- **DATA PROVIDED**:
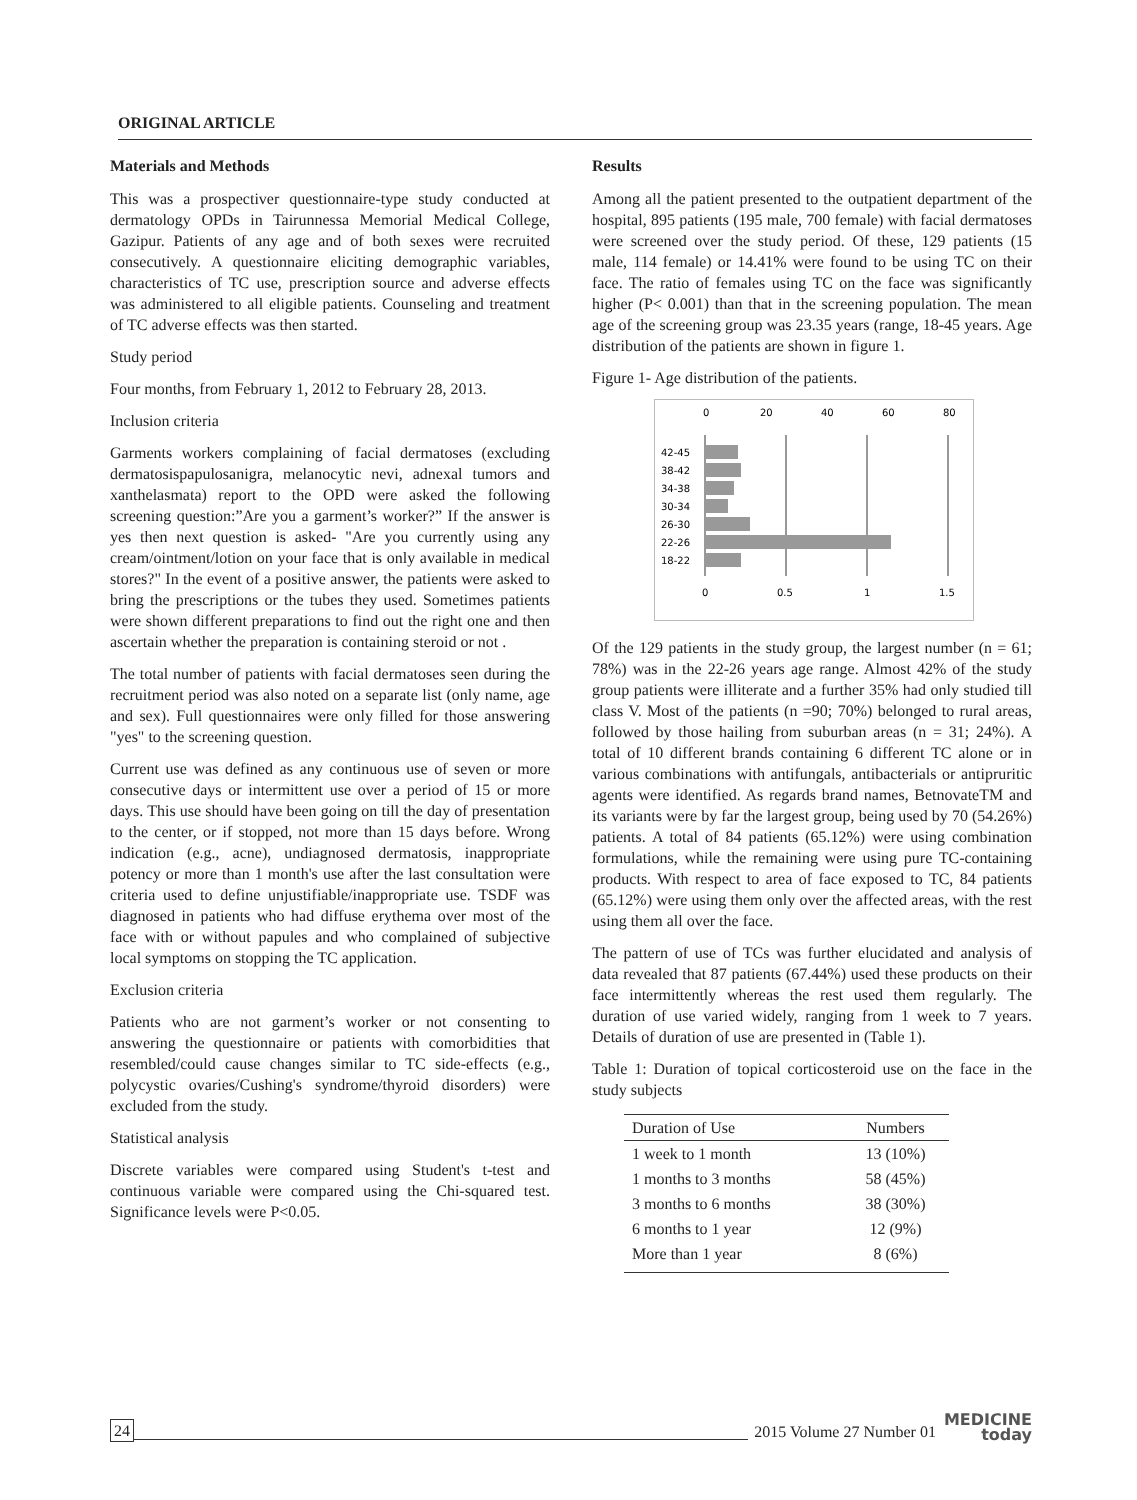ORIGINAL ARTICLE
Materials and Methods
This was a prospectiver questionnaire-type study conducted at dermatology OPDs in Tairunnessa Memorial Medical College, Gazipur. Patients of any age and of both sexes were recruited consecutively. A questionnaire eliciting demographic variables, characteristics of TC use, prescription source and adverse effects was administered to all eligible patients. Counseling and treatment of TC adverse effects was then started.
Study period
Four months, from February 1, 2012 to February 28, 2013.
Inclusion criteria
Garments workers complaining of facial dermatoses (excluding dermatosispapulosanigra, melanocytic nevi, adnexal tumors and xanthelasmata) report to the OPD were asked the following screening question:”Are you a garment’s worker?” If the answer is yes then next question is asked- "Are you currently using any cream/ointment/lotion on your face that is only available in medical stores?" In the event of a positive answer, the patients were asked to bring the prescriptions or the tubes they used. Sometimes patients were shown different preparations to find out the right one and then ascertain whether the preparation is containing steroid or not .
The total number of patients with facial dermatoses seen during the recruitment period was also noted on a separate list (only name, age and sex). Full questionnaires were only filled for those answering "yes" to the screening question.
Current use was defined as any continuous use of seven or more consecutive days or intermittent use over a period of 15 or more days. This use should have been going on till the day of presentation to the center, or if stopped, not more than 15 days before. Wrong indication (e.g., acne), undiagnosed dermatosis, inappropriate potency or more than 1 month's use after the last consultation were criteria used to define unjustifiable/inappropriate use. TSDF was diagnosed in patients who had diffuse erythema over most of the face with or without papules and who complained of subjective local symptoms on stopping the TC application.
Exclusion criteria
Patients who are not garment’s worker or not consenting to answering the questionnaire or patients with comorbidities that resembled/could cause changes similar to TC side-effects (e.g., polycystic ovaries/Cushing's syndrome/thyroid disorders) were excluded from the study.
Statistical analysis
Discrete variables were compared using Student's t-test and continuous variable were compared using the Chi-squared test. Significance levels were P<0.05.
Results
Among all the patient presented to the outpatient department of the hospital, 895 patients (195 male, 700 female) with facial dermatoses were screened over the study period. Of these, 129 patients (15 male, 114 female) or 14.41% were found to be using TC on their face. The ratio of females using TC on the face was significantly higher (P< 0.001) than that in the screening population. The mean age of the screening group was 23.35 years (range, 18-45 years. Age distribution of the patients are shown in figure 1.
Figure 1- Age distribution of the patients.
0
20
40
60
80
42-45
38-42
34-38
30-34
26-30
22-26
18-22
0
0.5
1
1.5
Of the 129 patients in the study group, the largest number (n = 61; 78%) was in the 22-26 years age range. Almost 42% of the study group patients were illiterate and a further 35% had only studied till class V. Most of the patients (n =90; 70%) belonged to rural areas, followed by those hailing from suburban areas (n = 31; 24%). A total of 10 different brands containing 6 different TC alone or in various combinations with antifungals, antibacterials or antipruritic agents were identified. As regards brand names, BetnovateTM and its variants were by far the largest group, being used by 70 (54.26%) patients. A total of 84 patients (65.12%) were using combination formulations, while the remaining were using pure TC-containing products. With respect to area of face exposed to TC, 84 patients (65.12%) were using them only over the affected areas, with the rest using them all over the face.
The pattern of use of TCs was further elucidated and analysis of data revealed that 87 patients (67.44%) used these products on their face intermittently whereas the rest used them regularly. The duration of use varied widely, ranging from 1 week to 7 years. Details of duration of use are presented in (Table 1).
Table 1: Duration of topical corticosteroid use on the face in the study subjects
| Duration of Use | Numbers |
| --- | --- |
| 1 week to 1 month | 13 (10%) |
| 1 months to 3 months | 58 (45%) |
| 3 months to 6 months | 38 (30%) |
| 6 months to 1 year | 12 (9%) |
| More than 1 year | 8 (6%) |
24 2015 Volume 27 Number 01 MEDICINE
today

- **WHAT THE EXERCISE ASKS**:
Set down the data above verbatim, omitting every image.

- **TASK SOLUTION**:
ORIGINAL ARTICLE
Materials and Methods
This was a prospectiver questionnaire-type study conducted at dermatology OPDs in Tairunnessa Memorial Medical College, Gazipur. Patients of any age and of both sexes were recruited consecutively. A questionnaire eliciting demographic variables, characteristics of TC use, prescription source and adverse effects was administered to all eligible patients. Counseling and treatment of TC adverse effects was then started.
Study period
Four months, from February 1, 2012 to February 28, 2013.
Inclusion criteria
Garments workers complaining of facial dermatoses (excluding dermatosispapulosanigra, melanocytic nevi, adnexal tumors and xanthelasmata) report to the OPD were asked the following screening question:”Are you a garment’s worker?” If the answer is yes then next question is asked- "Are you currently using any cream/ointment/lotion on your face that is only available in medical stores?" In the event of a positive answer, the patients were asked to bring the prescriptions or the tubes they used. Sometimes patients were shown different preparations to find out the right one and then ascertain whether the preparation is containing steroid or not .
The total number of patients with facial dermatoses seen during the recruitment period was also noted on a separate list (only name, age and sex). Full questionnaires were only filled for those answering "yes" to the screening question.
Current use was defined as any continuous use of seven or more consecutive days or intermittent use over a period of 15 or more days. This use should have been going on till the day of presentation to the center, or if stopped, not more than 15 days before. Wrong indication (e.g., acne), undiagnosed dermatosis, inappropriate potency or more than 1 month's use after the last consultation were criteria used to define unjustifiable/inappropriate use. TSDF was diagnosed in patients who had diffuse erythema over most of the face with or without papules and who complained of subjective local symptoms on stopping the TC application.
Exclusion criteria
Patients who are not garment’s worker or not consenting to answering the questionnaire or patients with comorbidities that resembled/could cause changes similar to TC side-effects (e.g., polycystic ovaries/Cushing's syndrome/thyroid disorders) were excluded from the study.
Statistical analysis
Discrete variables were compared using Student's t-test and continuous variable were compared using the Chi-squared test. Significance levels were P<0.05.
Results
Among all the patient presented to the outpatient department of the hospital, 895 patients (195 male, 700 female) with facial dermatoses were screened over the study period. Of these, 129 patients (15 male, 114 female) or 14.41% were found to be using TC on their face. The ratio of females using TC on the face was significantly higher (P< 0.001) than that in the screening population. The mean age of the screening group was 23.35 years (range, 18-45 years. Age distribution of the patients are shown in figure 1.
Figure 1- Age distribution of the patients.
0
20
40
60
80
42-45
38-42
34-38
30-34
26-30
22-26
18-22
0
0.5
1
1.5
Of the 129 patients in the study group, the largest number (n = 61; 78%) was in the 22-26 years age range. Almost 42% of the study group patients were illiterate and a further 35% had only studied till class V. Most of the patients (n =90; 70%) belonged to rural areas, followed by those hailing from suburban areas (n = 31; 24%). A total of 10 different brands containing 6 different TC alone or in various combinations with antifungals, antibacterials or antipruritic agents were identified. As regards brand names, BetnovateTM and its variants were by far the largest group, being used by 70 (54.26%) patients. A total of 84 patients (65.12%) were using combination formulations, while the remaining were using pure TC-containing products. With respect to area of face exposed to TC, 84 patients (65.12%) were using them only over the affected areas, with the rest using them all over the face.
The pattern of use of TCs was further elucidated and analysis of data revealed that 87 patients (67.44%) used these products on their face intermittently whereas the rest used them regularly. The duration of use varied widely, ranging from 1 week to 7 years. Details of duration of use are presented in (Table 1).
Table 1: Duration of topical corticosteroid use on the face in the study subjects
| Duration of Use | Numbers |
| --- | --- |
| 1 week to 1 month | 13 (10%) |
| 1 months to 3 months | 58 (45%) |
| 3 months to 6 months | 38 (30%) |
| 6 months to 1 year | 12 (9%) |
| More than 1 year | 8 (6%) |
24 2015 Volume 27 Number 01 MEDICINE
today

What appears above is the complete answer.